Thank you all very much for the very interesting presentation, like to invite people for questions, just a five minute q&a session to explore further these topics. So I’ll start with a question about processes. So suppose I’m a researcher, that I once has a really cool idea, but a project that needs public sector data? How long does it take for me, from the day I decide to go for it, I have, I think, a pretty good idea of what I want to do to actually getting access to the data.


Well, different projects do take different lengths of time, the simpler the project, and the less the data you’re asking for, the quicker it will be. The more complicated the project, the more data you want, the longer it will take. And projects can take. It’s difficult to get a project done in less than six months. So you’d be looking at a minimum a think of six months from coming up with your research idea to be able to submit. But that’s a very conservative estimate in reality at the moment because it’s relatively early days in terms of the procedures we’re using. And also because there’s been an expansion and people wanting to use these data. It can take a year sometimes two years to get from your idea to your data. So when Yeah, it’s not the kind of thing you if you want a quick result or you’re doing A funded piece of research that’s time limited, then it’s maybe not the research area for you. Okay, thank you.

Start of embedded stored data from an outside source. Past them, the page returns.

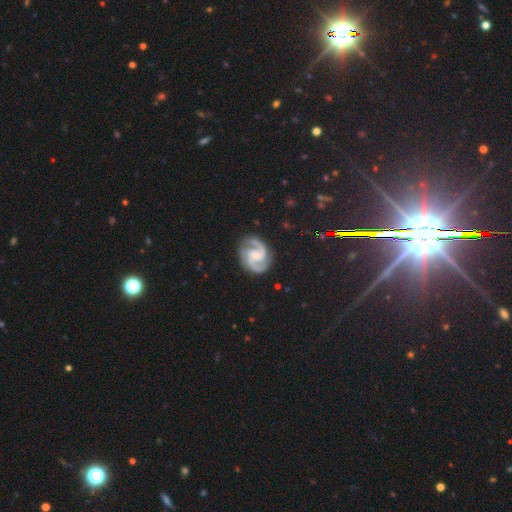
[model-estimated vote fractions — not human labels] Overall: featured or disk (93%). Edge-on disk: no (98%). Bar: no (53%; weak 36%). Spiral arms: yes (99%). Spiral arm count: 2 (91%). Spiral winding: medium (57%; tight 35%). Bulge size: small (60%; moderate 30%). Merging: none (83%).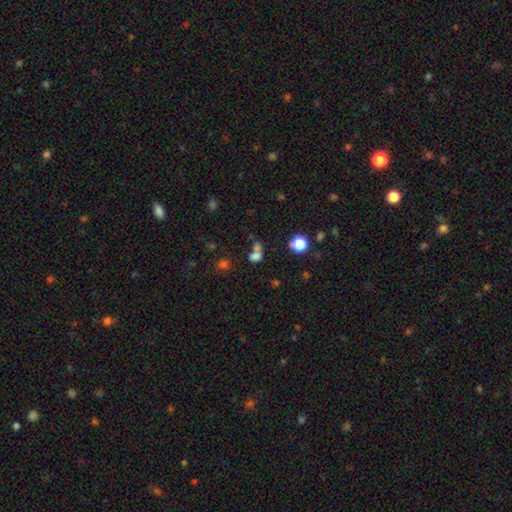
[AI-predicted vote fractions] Smooth or featured: smooth — 70% (star or artifact — 20%)
How rounded: in between — 58% (round — 40%)
Merging: merger — 48% (none — 35%)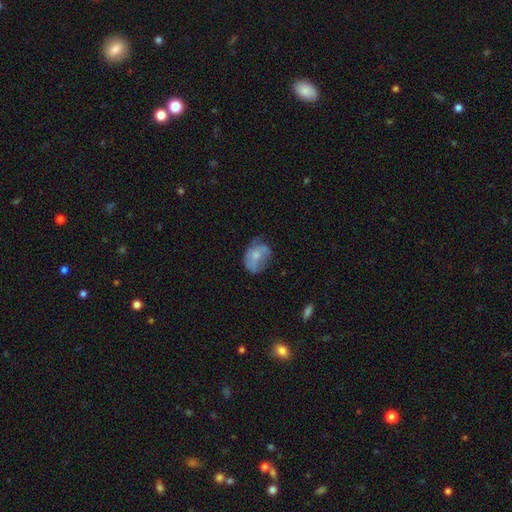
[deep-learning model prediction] A smooth galaxy with no disk features (54%) that is in between round and cigar-shaped (62%).

Vote fractions:
- Smooth or featured? smooth: 54% / featured or disk: 38% / star or artifact: 8%
- How rounded? in between: 62% / round: 37% / cigar-shaped: 1%
- Merging? none: 43% / minor disturbance: 33% / major disturbance: 21% / merger: 3%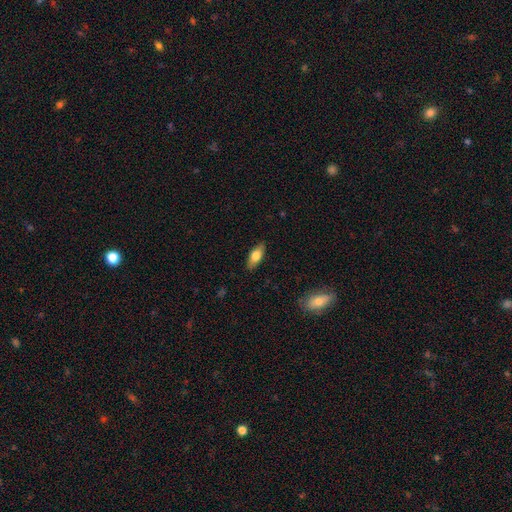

Any more questions from our audience?


Thank you. Can you hear me? Okay? Yep. I was struck by what you said about safe reporting, and about how findings may invite stigma on certain populations. And I just, I’m stuck as to how you can predict that before you actually report it. It seems kind of like a chicken egg situation. There may be. You know, there may be unexpected attitudes that emerge after after reporting. And also suppression of insights that aren’t in the public domain because of an attitude of conservatism. I just wonder how you make that decision?


Yeah, that’s a really good question. And so we deal with that in a number of ways. First of all, it’s very rare that we haven’t thought about those things at the point that we’re developing the project. And usually, as academics, we’re usually building on existing research. So we might know, for example, that we’re likely to find that, for example, people in deprived areas are more likely to experience a certain type of thing. And so we would be thinking about that at the beginning. And we consults quite often with third sector organisations or groups of people with lived experience. So we would talk to them about, we need to balance up the public benefit of doing the research because sometimes there are hard, hard to find things difficult to deal with findings, but they need to come out. Because we’re dealing with things like inequalities and, you know, so we but we have to think sensitively about how we release those findings. And we quite often work with, as I say, third sector organisations or people that represent groups with lived experience in order to do it in a sensitive way. Of course, what the media does with it when the media gets ahold of it is just another thing completely. You know, I’ve been on the wrong end of media reporting many times over my career, I think you just sometimes have to take that on the chin and make sure that anything you put out as a researcher is done as sensitively and ethically as possible.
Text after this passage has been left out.